The Tanzu Observability Hackathon is a yearly opportunity for employees to take a week out of their regular work schedule to inspire product innovation. Like most hackathons, participants compete for glory and swag. While the hackathon is typically dominated by engineering, some UX designers entered this year. We wanted the swag!
Our project idea was to design a mobile application — something Tanzu Observability lacks. Our crack team of volunteers included two designers, one product manager, and one technical writer. With no engineers on the team, we were unable to create a fully-functional mobile application. Our goal was to flesh out the idea well enough to communicate our vision and (hopefully!) win the competition.
We had a great team and a rough idea of what we wanted to create, but we also had some challenges and concerns. First, our team members were in multiple time zones (spanning a 10-hour difference), so we needed to be able to work asynchronously. Second, we weren’t quite sure how a no-code, design-led project would fare in the competition. Could it compete with functional prototypes? Would the judges even be interested? Lastly, the hackathon lasts just four days. We weren’t sure it was enough time to realize our vision.
Defining a process
The first order of business was to establish how we could coordinate and collaborate, given our time-zone differences. With a single daily hour-long meeting to coordinate our efforts, we’d have to be extremely efficient. The focus for our kickoff meeting was to determine what we wanted our end product to be. Then we hammered out core assumptions, established a clear scope and objectives, and specified the milestones we’d need to get to the finish line on time.
We agreed that we wanted to build a prototype of our ideal mobile experience, which we’d showcase in the form of a presentation. With this outcome in mind, we made a plan for our asynchronous collaboration and got to work.

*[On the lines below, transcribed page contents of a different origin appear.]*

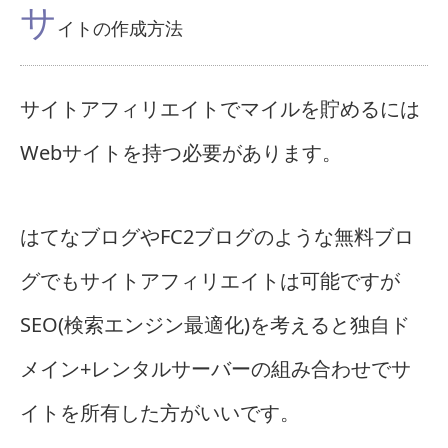
サ
イトの作成方法
サイトアフィリエイトでマイルを貯めるには
Webサイトを持つ必要があります。
はてなブログやFC2ブログのような無料ブロ
グでもサイトアフィリエイトは可能ですが
SEO(検索エンジン最適化)を考えると独自ド
メイン+レンタルサーバーの組み合わせでサ
イトを所有した方がいいです。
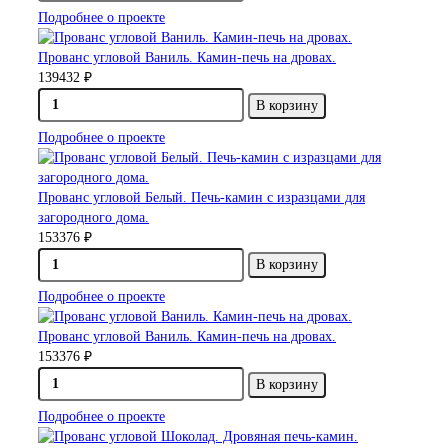
Подробнее о проекте
Прованс угловой Ваниль. Камин-печь на дровах.
139432 ₽
В корзину
Подробнее о проекте
Прованс угловой Белый. Печь-камин с изразцами для
загородного дома.
153376 ₽
В корзину
Подробнее о проекте
Прованс угловой Ваниль. Камин-печь на дровах.
153376 ₽
В корзину
Подробнее о проекте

Day One: Targeting personas and establishing our goals
We knew we were designing for our typical Tanzu Observability personas — platform and application operators who needed freedom from their desktops without worrying that they’d miss costly critical events. We needed to figure out what they would need from a mobile application.

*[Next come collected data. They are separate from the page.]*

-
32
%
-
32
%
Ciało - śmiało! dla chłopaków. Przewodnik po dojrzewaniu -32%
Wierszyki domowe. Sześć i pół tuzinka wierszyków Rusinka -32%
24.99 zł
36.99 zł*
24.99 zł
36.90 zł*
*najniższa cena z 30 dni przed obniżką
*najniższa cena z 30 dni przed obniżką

Coming into the hackathon, our ideas about what this mobile experience would look like were vague. We needed to establish a clear set of shared goals, based on our knowledge of our target personas. We pooled our product knowledge and brainstormed on how we could deliver functionality via a mobile-friendly form factor.
We agreed upon a set of seven goals:
- A seamless login experience
- Fingertip access to dashboards and charts
- The ability to perform basic operations for alerts
- Proactively provide notification of anomalies
- Push notifications
- Easy, quick access to support information
- A custom topology for information, optimized for mobile
Once these goals were in place, we were ready begin solutioning on day two.

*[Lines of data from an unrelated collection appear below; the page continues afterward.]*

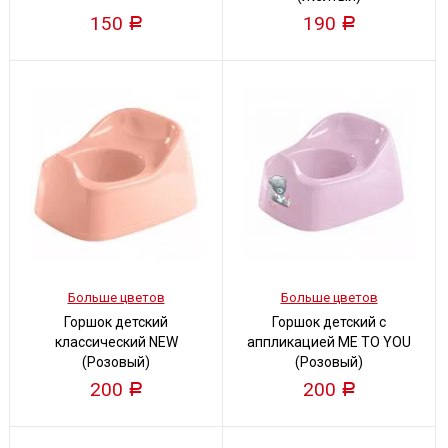
150
190
Р
Р
Больше цветов
Больше цветов
Горшок детский
Горшок детский с
классический NEW
аппликацией ME TO YOU
(Розовый)
(Розовый)
200
200
Р
Р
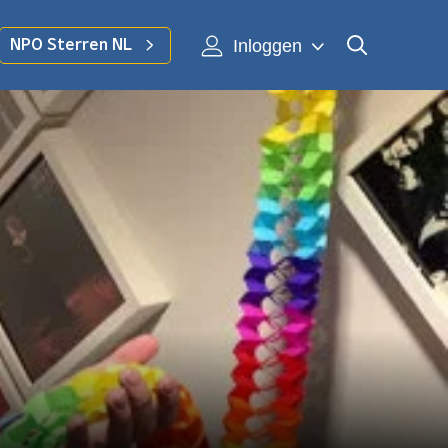
Inloggen
NPO Sterren NL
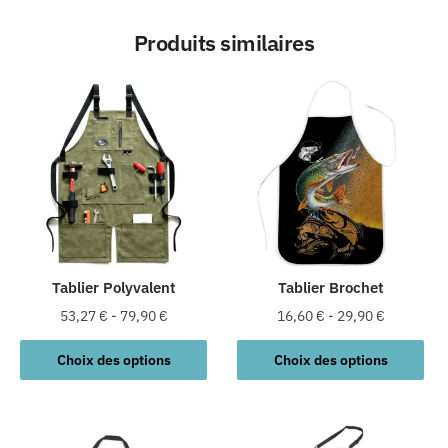
Produits similaires
Tablier Polyvalent
Tablier Brochet
53,27
€
-
79,90
€
16,60
€
-
29,90
€
Ce
Ce
Choix des options
Choix des options
produit
produit
a
a
plusieurs
plusieurs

Day Two: Thinking through the details
The goal for day 2 was to define the specifications for our prototype — to go from the general to the specific. We began with the use cases we thought were most important. Because we were proposing the consumption of observability through the smaller lens of a mobile-device form factor, we knew we’d have to avoid complicated interactions. So we focused on delivering critical data in a simple format that could be digested at a glance. Next, we translated those use cases into capabilities for our proposed app. From there, we hypothesized workflows to support the capabilities, which helped us determine the features we’d need to enable those workflows.
At this point, we had arrived at a good understanding of what we wanted our mobile app to do, but we were not quite sure how to organize everything. Taking what we had learned earlier in the day, we tried to put ourselves in the user’s shoes with a goal-centric workflow-mapping approach. This involved visualizing sequences and relationships between the features and constructing the information architecture.
By the end of the day, we knew exactly what we would need to mock up for our prototype on day three.
Day Three: Shifting into high gear
Time to design! We needed to bring the ideas we’d been working on to life. We had only a few hours to come up with a visualization and showcase a realistic experience, so we decided to approach it as an exercise in pair design – two people working together on specific functionality, views, or features — but in our case we were both actively contributing to each other’s work in the same Figma file.
We began with a central home screen that leveraged our design system and was similar to the design of the desktop product. This would ensure that the interface would look familiar to our users. From there, we divided the UI into workflows and started to flesh it out. We spent the whole day on a Zoom call with a constant feedback loop — commenting on each other’s work, sharing improvements, adopting ideas, and defining common patterns. Before starting each new view, we would check in with each other and have a quick discussion about how to shape the experience.
Once we completed a view, we would discuss which components could be reusable and then where we could reuse them. It was a surprisingly smooth and effective process. Coordination came naturally, even though we only had a couple of days to work in the problem space. Our work was so effective that we didn’t even need the whole day to complete 50+ views and integrate them into a prototype — even adding some cool animations — so we would be ready to discuss at our daily sync meeting.
Day Four: Driving it home
This was our last working day, so it was time to prepare our final presentation, which would be in the form of a five-minute video. We put a lot of effort into making sure that we were presenting the story in a compelling way, with a really clear, crisp message.
We worked together to refine our pitch. We wanted it to generate excitement for the judges, as well as to communicate the value proposition.
This was the final pitch:
Mobile devices have become a staple of the modern-day workplace. Mobile access to Tanzu Observability is limited to responsive browser version only, unlike many of our competitors who have dedicated multi-platform mobile solutions. There is scope to improve the product by creating an enterprise-grade dedicated mobile app that has an experience focused on mobile devices and allows our customers to observe, triage, and get alerts real-time “on the go!”
Drum roll, please…
We won the top prize in the hackathon! We were very surprised because there were a lot of amazing projects (some of which actually worked, unlike ours, which was just a presentation).
I believe we were successful for the following reasons:
- Maintaining a laser focus on building for outcomes
- Adopting a clear and aligned process that helped us refine our ideas
- Delivering a compelling story with a clear message
- Having great team spirit and collaboration
In the end, it was a valuable experience — not just because we won, but because it helped us realize how much we could accomplish with effective teamwork. We also became closer with some of our cross-functional partners. But most importantly, we got the swag!